Das Programm des Brezelfestes wurde immer umfangreicher und die Stadt war voller Musik. Militärmusik und Leichteres wurde mit Pauken und Trompeten produziert auf dem Marktplatz eine Infanterie-Kapelle, in der Maximilianstraße eine Dragoner-Kapelle und am Postplatz die Pionier-Kapelle. Inzwischen waren auch die einzelnen Musikstücke, die die drei Kapellen am Sonntag ab 11.00 Uhr zur Standmusik zum Besten gaben in der Offiziellen Festzeitung abgedruckt, so dass sich jeder sein Lieblingskonzert zusammenstellen konnte.
Der Festzug des Jahres 1914 war abermals einem einheitlichen Thema gewidmet: ”Speyerer Neueste Nachrichten”. Der originelle Umzug trug humoristischen Charakter und umfasste mittlerweile 25 Festwagen und sieben Gruppen. Der gesamte Zeitungsbetrieb, Leben, Meinung und Daten, wurden in humorvollem Gewand vorgeführt und erzielten in ihrer wohlgelungenen Aufmachung allseits frohe Heiterkeit, so die „Speierer Zeitung“ in ihrem Bericht. Am Anfang des Zuges war die ”Spitze des Zuges” zu sehen. Hier liefen oder fuhren wie bereits in den Vorjahren einige Hunde der Rasse ”Spitz” mit. Danach folgten weitere Gruppen zu den Themen Verherrlichung der Buchdruckerkunst, die Redaktion, die Mitarbeiter, der Zeitungsverlag, der Inhalt der Zeitung . Weder die ”Zeitungsenten” noch der ”Kopf der Zeitung” fehlten.

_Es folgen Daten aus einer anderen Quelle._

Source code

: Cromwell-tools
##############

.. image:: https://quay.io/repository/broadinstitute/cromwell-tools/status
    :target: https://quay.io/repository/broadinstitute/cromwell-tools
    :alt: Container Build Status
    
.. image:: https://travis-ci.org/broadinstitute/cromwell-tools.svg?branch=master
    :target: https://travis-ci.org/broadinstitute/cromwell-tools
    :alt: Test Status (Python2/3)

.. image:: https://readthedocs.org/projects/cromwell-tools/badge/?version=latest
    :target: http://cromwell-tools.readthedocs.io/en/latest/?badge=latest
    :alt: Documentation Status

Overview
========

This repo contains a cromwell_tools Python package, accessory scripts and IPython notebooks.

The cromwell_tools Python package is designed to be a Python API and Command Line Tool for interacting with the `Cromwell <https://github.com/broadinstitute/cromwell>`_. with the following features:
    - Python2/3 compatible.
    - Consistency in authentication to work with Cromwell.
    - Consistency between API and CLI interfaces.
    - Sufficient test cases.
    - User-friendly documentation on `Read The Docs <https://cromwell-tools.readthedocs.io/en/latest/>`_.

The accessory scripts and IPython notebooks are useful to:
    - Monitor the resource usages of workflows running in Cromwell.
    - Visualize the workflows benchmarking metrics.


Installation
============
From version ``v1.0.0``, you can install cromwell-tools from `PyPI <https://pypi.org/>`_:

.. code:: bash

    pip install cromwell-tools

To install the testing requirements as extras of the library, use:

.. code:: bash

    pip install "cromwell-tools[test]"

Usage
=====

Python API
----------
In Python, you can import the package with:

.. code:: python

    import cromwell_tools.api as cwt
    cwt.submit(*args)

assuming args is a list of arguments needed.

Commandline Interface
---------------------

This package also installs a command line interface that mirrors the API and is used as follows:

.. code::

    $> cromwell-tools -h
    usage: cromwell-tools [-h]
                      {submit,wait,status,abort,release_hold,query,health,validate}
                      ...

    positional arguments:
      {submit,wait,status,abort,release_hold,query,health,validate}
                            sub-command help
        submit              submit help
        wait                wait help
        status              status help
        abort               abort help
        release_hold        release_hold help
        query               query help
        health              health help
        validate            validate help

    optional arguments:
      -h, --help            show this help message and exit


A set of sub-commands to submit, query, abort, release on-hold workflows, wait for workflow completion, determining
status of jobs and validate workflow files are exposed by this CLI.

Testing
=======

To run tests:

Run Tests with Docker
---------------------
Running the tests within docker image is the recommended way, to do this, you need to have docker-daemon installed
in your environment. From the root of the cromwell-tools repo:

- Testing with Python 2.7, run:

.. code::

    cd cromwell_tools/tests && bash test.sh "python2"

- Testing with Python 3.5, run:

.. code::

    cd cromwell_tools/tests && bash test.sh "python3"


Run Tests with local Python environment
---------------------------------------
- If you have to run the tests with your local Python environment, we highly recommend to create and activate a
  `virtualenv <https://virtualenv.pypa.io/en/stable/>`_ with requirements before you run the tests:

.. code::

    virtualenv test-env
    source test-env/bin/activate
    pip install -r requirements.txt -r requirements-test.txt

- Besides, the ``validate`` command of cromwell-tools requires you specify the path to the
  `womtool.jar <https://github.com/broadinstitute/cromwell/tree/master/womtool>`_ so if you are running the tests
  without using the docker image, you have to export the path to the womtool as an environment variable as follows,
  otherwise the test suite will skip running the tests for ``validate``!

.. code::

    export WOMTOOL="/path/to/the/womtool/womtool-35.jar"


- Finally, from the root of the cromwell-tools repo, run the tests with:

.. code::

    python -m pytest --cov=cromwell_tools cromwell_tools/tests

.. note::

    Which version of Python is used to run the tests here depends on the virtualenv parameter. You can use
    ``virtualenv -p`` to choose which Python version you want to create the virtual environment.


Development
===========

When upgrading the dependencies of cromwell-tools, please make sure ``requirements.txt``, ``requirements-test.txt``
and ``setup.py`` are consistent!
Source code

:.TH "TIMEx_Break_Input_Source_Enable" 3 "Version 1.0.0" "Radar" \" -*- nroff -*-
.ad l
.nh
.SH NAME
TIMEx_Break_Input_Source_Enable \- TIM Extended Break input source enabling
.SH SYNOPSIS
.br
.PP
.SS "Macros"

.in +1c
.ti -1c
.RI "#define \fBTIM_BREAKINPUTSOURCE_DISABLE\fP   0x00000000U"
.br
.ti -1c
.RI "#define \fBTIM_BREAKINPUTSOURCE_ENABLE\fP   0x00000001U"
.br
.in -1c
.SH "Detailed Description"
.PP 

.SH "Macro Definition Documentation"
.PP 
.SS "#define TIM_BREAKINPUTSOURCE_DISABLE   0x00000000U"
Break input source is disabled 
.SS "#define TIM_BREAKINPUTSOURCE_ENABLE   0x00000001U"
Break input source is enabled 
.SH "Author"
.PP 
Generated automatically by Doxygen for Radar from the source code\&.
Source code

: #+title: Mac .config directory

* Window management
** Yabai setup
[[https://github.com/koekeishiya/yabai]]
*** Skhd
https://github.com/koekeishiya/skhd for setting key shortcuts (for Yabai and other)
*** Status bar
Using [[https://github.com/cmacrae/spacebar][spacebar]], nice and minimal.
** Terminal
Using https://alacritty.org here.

Das Redaktionsgeheimnis war symbolisiert durch massive Kaffeebasen, die Kaffeekränzchen aber nicht das Maul hielten. Da wurde die Stadtratswahl ebenso auf die Schippe genommen wie ein Beschluss dieses Gremiums.
Auf dem Festplatz wurden fünf Kapellen, Bier- und Weinrestaurationen, Cafés, Konditorei, Wurst- und Hühnerbraterei, Tanzboden, Volksbelustigungen aller Art und Tontaubenschießen geboten. Damals schon war der Festausschuss karitativ eingestellt. Er veranstaltete mit 1.000 Gewinnen einen Glückshafen zugunsten der städtischen Säuglingsfürsorge.
Anzumerken ist noch, das rund 10 Tage nach dem Brezelfest, am 22. Juli 1914 von den zuständigen Gremien beschlossen wurde, die Brauerei zum Storchen, und die Bayerische Bierbrauereigesellschaft vorm. H. Schwartz zur Schwartz-Storchen-Brauerei zusammenzuschließen.
Der erste Weltkrieg brach bald danach aus und der Verkehrsverein gab seine Rücklagen für nationale Zwecke hin. Nach dem Krieg war zunächst an eine Neubelebung nicht zu denken. Wirtschaftskrisen, Inflation, Besatzungstruppen und politische Wirren verhinderten die Veranstaltung eines Brezelfestes.
Nach fröhlichen Festen stand nun Niemanden mehr der Sinn.